According to the American College of Radiology and the Society of Breast Imaging, women should begin receiving mammograms at the age of 40. Those women who are at a greater risk for breast cancer should receive their first mammogram at the age of 30. This contradicts last year’s controversial revelation from the US Preventative Services Task Force which recommended against the traditional age for mammograms.
The new study appears in the Journal of the American College of Radiology. Dr. Carol Lee of Memorial Sloan-Kettering Cancer Center noted that early detection of breast cancer remains the key to survival.
“The significant decrease in breast cancer mortality, which amounts to nearly 30 percent since 1990, is a major medical success and is due largely to earlier detection of breast cancer through mammography screening,” Lee said in a statement.
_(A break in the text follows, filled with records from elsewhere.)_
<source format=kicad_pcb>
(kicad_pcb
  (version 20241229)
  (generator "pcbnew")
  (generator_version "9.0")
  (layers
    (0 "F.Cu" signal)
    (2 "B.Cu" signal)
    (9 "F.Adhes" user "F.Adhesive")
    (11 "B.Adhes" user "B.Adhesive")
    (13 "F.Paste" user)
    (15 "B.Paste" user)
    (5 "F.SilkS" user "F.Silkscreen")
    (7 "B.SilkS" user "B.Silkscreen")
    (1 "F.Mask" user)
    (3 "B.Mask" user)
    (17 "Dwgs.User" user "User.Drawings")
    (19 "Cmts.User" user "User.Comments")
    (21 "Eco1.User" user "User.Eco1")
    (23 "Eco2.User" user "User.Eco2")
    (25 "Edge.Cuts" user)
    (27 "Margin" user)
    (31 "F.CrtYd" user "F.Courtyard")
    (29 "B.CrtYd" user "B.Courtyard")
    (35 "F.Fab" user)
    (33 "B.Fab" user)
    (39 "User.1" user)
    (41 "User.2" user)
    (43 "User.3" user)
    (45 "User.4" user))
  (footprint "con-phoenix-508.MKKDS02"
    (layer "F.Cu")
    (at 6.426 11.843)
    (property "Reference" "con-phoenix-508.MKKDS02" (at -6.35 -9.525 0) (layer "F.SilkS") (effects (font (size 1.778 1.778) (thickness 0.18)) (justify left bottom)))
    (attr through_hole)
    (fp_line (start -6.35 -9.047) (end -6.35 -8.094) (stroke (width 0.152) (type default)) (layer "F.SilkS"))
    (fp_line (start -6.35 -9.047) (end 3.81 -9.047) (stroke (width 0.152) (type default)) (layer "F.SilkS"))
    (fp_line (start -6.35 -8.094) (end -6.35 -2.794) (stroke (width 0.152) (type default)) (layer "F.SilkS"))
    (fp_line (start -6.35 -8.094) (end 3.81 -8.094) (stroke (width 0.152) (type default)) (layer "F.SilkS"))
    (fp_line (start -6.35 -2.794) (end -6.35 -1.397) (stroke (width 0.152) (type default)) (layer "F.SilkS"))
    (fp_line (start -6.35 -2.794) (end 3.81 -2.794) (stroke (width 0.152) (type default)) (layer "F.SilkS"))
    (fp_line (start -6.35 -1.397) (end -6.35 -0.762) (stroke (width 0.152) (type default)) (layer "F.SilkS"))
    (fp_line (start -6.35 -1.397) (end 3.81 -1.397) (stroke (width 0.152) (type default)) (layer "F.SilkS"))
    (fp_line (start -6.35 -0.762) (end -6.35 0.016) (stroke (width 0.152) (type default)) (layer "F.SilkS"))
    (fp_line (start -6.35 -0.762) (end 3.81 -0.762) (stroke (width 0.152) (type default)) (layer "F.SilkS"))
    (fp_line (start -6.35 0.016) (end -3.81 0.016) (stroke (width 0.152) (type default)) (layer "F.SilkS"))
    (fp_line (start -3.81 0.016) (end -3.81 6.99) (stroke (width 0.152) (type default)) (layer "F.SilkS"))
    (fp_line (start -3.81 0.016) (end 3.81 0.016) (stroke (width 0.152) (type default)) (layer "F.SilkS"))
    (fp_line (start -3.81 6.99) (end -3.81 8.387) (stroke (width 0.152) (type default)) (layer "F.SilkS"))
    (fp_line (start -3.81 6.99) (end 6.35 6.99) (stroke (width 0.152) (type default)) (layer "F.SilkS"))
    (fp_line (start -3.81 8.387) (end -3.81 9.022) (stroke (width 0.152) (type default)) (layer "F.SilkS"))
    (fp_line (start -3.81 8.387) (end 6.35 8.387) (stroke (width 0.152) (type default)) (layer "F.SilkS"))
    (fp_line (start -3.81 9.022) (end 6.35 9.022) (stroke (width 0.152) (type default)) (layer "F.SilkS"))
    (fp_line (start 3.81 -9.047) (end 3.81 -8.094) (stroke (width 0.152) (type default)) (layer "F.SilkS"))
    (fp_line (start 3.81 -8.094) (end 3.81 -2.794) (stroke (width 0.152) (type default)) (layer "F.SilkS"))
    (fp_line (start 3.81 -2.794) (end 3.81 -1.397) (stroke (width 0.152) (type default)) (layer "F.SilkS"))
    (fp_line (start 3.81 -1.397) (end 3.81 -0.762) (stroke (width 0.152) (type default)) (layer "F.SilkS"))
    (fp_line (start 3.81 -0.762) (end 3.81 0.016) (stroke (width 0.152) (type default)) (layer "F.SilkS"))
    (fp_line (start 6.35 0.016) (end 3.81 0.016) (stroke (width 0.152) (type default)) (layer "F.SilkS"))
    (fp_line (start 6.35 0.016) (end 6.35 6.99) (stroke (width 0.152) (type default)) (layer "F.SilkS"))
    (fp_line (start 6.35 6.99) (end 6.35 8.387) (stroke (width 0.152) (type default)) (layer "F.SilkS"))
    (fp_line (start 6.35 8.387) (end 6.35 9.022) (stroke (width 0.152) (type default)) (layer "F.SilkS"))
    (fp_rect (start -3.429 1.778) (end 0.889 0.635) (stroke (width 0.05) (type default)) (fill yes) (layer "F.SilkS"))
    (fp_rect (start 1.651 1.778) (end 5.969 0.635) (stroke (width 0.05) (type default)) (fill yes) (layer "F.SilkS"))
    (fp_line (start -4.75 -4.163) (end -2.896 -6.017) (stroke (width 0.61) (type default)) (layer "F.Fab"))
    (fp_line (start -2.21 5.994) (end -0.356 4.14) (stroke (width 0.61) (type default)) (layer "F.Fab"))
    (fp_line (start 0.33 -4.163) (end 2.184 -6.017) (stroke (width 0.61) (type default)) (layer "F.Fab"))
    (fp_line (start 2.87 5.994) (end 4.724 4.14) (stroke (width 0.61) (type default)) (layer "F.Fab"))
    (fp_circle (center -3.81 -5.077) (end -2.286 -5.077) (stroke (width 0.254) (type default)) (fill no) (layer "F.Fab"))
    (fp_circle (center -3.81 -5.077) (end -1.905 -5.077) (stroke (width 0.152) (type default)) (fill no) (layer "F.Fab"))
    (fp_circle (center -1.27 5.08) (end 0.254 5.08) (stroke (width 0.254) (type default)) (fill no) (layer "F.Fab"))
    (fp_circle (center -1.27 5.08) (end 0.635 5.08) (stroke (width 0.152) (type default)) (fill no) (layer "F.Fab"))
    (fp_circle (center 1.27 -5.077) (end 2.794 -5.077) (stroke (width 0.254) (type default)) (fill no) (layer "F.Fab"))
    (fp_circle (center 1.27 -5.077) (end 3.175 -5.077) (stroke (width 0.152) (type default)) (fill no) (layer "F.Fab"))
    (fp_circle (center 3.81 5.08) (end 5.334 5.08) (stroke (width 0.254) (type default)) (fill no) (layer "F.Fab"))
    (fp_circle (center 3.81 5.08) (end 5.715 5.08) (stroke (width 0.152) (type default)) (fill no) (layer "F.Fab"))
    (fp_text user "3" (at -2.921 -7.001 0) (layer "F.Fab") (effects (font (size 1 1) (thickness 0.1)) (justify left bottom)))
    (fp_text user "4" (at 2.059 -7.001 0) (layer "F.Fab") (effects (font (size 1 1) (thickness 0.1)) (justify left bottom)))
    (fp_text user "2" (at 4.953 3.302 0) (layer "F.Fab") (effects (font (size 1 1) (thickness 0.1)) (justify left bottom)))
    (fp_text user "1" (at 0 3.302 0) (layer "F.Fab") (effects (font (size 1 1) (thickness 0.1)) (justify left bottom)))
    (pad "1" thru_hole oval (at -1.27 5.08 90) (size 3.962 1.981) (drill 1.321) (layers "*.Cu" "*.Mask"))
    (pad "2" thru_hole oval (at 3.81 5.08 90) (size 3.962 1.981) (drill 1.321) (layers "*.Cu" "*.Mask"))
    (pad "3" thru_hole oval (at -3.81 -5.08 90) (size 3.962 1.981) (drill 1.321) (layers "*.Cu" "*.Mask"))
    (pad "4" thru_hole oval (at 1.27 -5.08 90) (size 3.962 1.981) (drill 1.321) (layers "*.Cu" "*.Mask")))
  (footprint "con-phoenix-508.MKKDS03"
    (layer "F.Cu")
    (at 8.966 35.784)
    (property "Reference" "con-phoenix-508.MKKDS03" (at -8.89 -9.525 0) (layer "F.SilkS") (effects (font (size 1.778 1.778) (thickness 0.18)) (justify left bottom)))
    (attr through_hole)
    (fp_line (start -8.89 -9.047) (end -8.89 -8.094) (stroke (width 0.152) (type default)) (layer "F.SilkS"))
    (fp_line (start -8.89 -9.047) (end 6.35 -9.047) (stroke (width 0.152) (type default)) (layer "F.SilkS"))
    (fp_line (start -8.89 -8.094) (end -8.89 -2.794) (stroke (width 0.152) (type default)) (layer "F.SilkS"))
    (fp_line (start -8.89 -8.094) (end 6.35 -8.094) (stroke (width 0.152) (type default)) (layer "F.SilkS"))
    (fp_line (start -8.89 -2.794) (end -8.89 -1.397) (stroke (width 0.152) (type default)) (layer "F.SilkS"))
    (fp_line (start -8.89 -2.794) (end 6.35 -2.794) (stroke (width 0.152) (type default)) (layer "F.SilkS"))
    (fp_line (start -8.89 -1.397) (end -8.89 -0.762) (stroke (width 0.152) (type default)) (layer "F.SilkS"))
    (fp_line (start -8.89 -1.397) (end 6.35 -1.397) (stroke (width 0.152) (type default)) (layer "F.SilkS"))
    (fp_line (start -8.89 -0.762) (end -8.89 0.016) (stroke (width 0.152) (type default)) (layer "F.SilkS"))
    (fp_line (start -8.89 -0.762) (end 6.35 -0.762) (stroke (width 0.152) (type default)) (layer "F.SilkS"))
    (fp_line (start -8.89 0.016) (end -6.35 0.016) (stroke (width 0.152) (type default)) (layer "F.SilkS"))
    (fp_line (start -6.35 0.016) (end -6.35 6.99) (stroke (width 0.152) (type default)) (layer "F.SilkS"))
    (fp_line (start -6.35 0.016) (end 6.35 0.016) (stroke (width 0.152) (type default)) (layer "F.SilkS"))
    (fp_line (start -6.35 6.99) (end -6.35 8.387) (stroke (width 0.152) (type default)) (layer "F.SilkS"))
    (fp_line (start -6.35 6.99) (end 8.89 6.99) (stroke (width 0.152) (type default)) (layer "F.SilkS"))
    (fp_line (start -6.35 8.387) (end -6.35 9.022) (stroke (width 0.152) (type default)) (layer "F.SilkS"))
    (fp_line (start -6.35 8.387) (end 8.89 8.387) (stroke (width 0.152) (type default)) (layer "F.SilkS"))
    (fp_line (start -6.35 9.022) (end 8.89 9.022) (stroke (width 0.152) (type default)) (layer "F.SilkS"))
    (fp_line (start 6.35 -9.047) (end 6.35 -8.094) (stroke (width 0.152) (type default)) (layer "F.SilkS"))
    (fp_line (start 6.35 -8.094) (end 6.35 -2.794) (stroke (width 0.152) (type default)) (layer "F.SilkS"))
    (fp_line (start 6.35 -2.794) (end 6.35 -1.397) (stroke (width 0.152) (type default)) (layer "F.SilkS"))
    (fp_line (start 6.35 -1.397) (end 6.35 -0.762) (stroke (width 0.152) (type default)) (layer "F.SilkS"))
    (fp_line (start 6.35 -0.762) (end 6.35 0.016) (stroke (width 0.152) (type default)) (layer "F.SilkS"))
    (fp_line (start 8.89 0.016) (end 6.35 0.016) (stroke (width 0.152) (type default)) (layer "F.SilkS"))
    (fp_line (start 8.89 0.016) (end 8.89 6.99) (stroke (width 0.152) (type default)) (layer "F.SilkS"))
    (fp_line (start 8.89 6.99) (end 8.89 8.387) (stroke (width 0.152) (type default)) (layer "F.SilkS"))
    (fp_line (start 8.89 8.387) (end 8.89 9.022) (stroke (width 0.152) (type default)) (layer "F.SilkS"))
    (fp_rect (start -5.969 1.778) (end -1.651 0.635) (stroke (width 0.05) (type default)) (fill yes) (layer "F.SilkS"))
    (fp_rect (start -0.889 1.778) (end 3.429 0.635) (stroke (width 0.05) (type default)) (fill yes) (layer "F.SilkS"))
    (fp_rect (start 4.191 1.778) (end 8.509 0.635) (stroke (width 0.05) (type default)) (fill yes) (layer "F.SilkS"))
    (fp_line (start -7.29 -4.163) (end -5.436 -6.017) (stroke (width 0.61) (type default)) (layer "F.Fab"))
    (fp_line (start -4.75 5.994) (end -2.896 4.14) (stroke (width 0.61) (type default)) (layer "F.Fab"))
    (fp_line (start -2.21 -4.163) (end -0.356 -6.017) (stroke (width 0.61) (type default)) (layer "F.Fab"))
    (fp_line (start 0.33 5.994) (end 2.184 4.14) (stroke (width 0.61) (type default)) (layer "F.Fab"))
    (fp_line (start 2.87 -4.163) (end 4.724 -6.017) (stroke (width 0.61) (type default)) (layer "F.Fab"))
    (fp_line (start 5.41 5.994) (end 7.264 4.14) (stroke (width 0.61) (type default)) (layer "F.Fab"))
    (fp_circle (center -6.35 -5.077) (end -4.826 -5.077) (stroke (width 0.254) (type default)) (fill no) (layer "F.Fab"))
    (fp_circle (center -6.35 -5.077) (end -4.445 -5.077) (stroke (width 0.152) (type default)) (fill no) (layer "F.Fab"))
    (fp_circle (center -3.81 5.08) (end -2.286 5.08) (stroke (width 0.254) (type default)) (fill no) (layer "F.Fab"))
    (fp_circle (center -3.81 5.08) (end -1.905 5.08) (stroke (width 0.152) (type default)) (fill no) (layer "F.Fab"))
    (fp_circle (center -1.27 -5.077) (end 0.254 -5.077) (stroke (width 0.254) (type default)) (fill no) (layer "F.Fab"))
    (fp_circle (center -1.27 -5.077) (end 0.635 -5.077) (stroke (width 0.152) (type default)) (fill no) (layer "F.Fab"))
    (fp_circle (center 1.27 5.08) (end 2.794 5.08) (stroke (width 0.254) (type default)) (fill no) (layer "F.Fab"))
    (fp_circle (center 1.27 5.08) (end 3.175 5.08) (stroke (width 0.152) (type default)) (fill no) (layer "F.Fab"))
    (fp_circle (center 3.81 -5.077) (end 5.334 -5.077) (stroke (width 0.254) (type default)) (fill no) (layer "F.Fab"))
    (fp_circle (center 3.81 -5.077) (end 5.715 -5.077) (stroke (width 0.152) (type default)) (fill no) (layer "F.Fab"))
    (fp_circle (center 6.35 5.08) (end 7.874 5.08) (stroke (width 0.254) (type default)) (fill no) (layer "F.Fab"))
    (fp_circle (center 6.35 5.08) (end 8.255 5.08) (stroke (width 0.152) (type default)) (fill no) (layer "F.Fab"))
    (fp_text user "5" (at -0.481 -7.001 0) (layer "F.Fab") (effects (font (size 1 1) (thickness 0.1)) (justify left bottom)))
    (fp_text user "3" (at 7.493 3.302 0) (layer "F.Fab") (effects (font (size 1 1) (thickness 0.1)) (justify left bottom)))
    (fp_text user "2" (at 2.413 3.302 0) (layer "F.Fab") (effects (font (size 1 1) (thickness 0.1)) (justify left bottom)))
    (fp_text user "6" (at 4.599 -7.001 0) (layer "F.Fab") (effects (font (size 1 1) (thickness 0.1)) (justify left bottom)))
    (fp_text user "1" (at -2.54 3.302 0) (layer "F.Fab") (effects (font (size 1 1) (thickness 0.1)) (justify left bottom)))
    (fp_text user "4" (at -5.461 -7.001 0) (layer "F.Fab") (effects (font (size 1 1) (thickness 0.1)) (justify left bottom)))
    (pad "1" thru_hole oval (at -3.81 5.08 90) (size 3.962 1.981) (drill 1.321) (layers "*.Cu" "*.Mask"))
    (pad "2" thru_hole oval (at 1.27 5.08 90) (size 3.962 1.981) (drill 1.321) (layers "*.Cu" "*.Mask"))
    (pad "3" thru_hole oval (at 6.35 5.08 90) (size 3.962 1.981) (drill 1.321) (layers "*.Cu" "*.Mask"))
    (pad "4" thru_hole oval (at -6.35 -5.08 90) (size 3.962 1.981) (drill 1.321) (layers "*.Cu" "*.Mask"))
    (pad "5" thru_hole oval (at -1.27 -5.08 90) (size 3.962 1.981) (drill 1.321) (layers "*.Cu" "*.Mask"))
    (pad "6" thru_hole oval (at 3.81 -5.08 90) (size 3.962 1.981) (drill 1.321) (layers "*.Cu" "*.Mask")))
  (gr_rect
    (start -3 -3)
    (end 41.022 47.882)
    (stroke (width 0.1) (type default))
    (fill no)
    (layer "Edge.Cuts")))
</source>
Both the American College of Radiology and the Soceity of Breast Imaging strongly urge women to continue to receive mammograms. The concern over an increased number of false positives which prompted the US Preventative Services Task Force to issue their new guidelines late last year was dismissed by the new study.
“The reason for that is there have been studies that have shown women would rather have their cancer found, even if it means having to have a biopsy. The harms, from most studies we’ve seen, did not seem to be all that real,” noted Dr. Phil Evans of the University of Texas Southwestern Medical Center in Dallas and president of the Society for Breast Imaging.